In its 2013 results, the London headquartered asset manager said it is “enhancing” its international offering through the launch of Dublin-based feeders on its Macro Equity Income, Asia Income, Global Income and UK Growth funds (click for factsheets).
The company also said it is looking to explore new business opportunities outside the UK. Chief executive John Ions said: “At present, 95% of our sales success has come from our domestic market but we see significant opportunities for distribution outside the UK.”
Despite announcing a fiercer push into international markets, it was in fact Liontrust’s offshore funds which dragged down flows during 2013, with £215m leaving its existing Dublin domiciled range during the year.
Otherwise, the company’s results were relatively strong in what was another testing year for financial markets.
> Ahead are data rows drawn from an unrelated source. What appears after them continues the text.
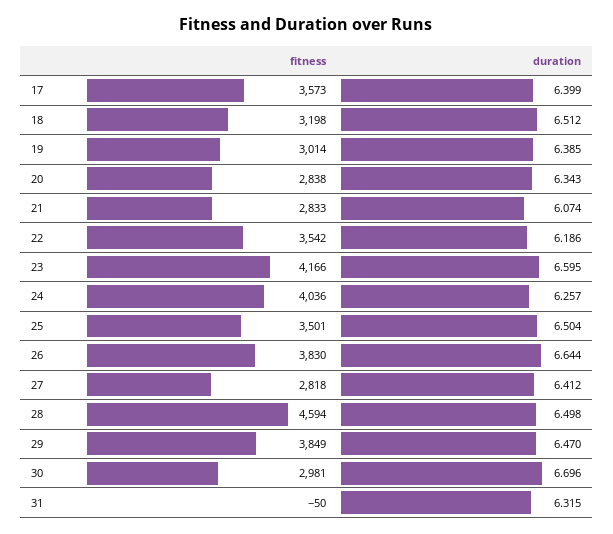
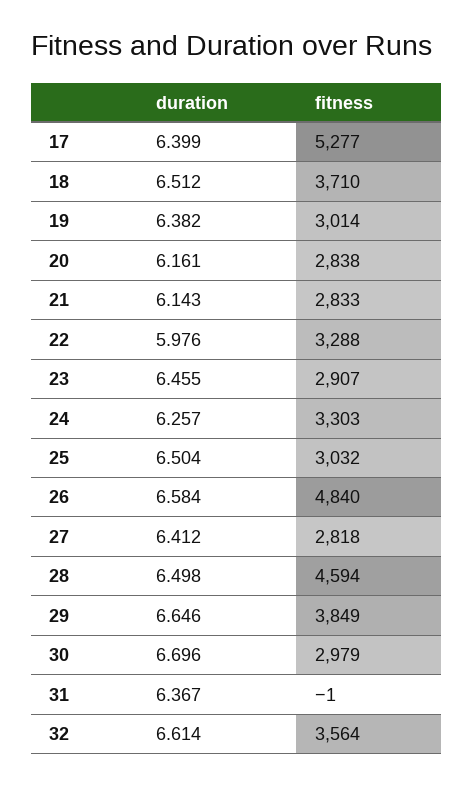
  {
    "fitness": {
-     "17": 3573,
+     "17": 5277,
-     "18": 3198,
+     "18": 3710,
      "19": 3014,
      "20": 2838,
      "21": 2833,
-     "22": 3542,
+     "22": 3288,
-     "23": 4166,
+     "23": 2907,
-     "24": 4036,
+     "24": 3303,
-     "25": 3501,
+     "25": 3032,
-     "26": 3830,
+     "26": 4840,
      "27": 2818,
      "28": 4594,
      "29": 3849,
-     "30": 2981,
+     "30": 2979,
-     "31": -50
+     "31": -1,
+     "32": 3564
    },
    "duration": {
      "17": 6.399,
      "18": 6.512,
-     "19": 6.385,
+     "19": 6.382,
-     "20": 6.343,
+     "20": 6.161,
-     "21": 6.074,
+     "21": 6.143,
-     "22": 6.186,
+     "22": 5.976,
-     "23": 6.595,
+     "23": 6.455,
      "24": 6.257,
      "25": 6.504,
-     "26": 6.644,
+     "26": 6.584,
      "27": 6.412,
      "28": 6.498,
-     "29": 6.47,
+     "29": 6.646,
      "30": 6.696,
-     "31": 6.315
+     "31": 6.367,
+     "32": 6.614
    }
  }

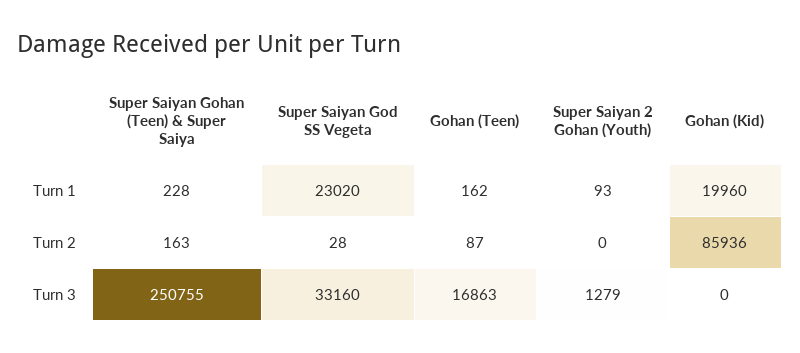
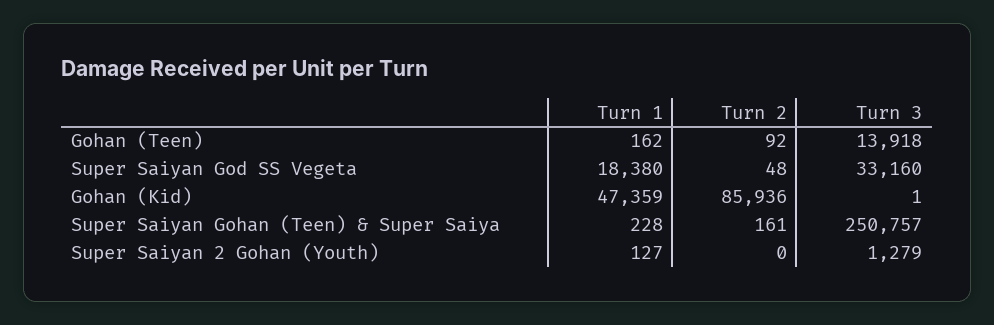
  {
    "Super Saiyan Gohan (Teen) & Super Saiya": {
      "Turn 1": 228,
-     "Turn 2": 163,
+     "Turn 2": 161,
-     "Turn 3": 250755
+     "Turn 3": 250757
    },
    "Super Saiyan God SS Vegeta": {
-     "Turn 1": 23020,
+     "Turn 1": 18380,
-     "Turn 2": 28,
+     "Turn 2": 48,
      "Turn 3": 33160
    },
    "Gohan (Teen)": {
      "Turn 1": 162,
-     "Turn 2": 87,
+     "Turn 2": 92,
-     "Turn 3": 16863
+     "Turn 3": 13918
    },
    "Super Saiyan 2 Gohan (Youth)": {
-     "Turn 1": 93,
+     "Turn 1": 127,
      "Turn 2": 0,
      "Turn 3": 1279
    },
    "Gohan (Kid)": {
-     "Turn 1": 19960,
+     "Turn 1": 47359,
      "Turn 2": 85936,
-     "Turn 3": 0
+     "Turn 3": 1
    }
  }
Liontrust said the last three months of the financial year saw inflows from UK retail clients of £160m, the best for 10 years, and said, in total, its assets under management increased by £574m to £3.6bn by the end of the year.
However, despite the boost in the last quarter from the UK retail business, net flows for the whole year were down to £381m, more than a quarter less than last year’s £514m.
Flows were also knocked by a hefty £196m redemption made by a single client from the Dublin domiciled Liontrust Global Strategic Bond Fund.
CEO Ions added: “Liontrust has a strong platform from which to grow. This has been achieved by having a clear focus and communicating a strong proposition to our clients.
“As we enter our new financial year, we are confident the long-term performance, spread of fund management talent, rigorous investment processes, distribution capability and positive brand awareness will enable us to continue our growth in assets under management and profitability.”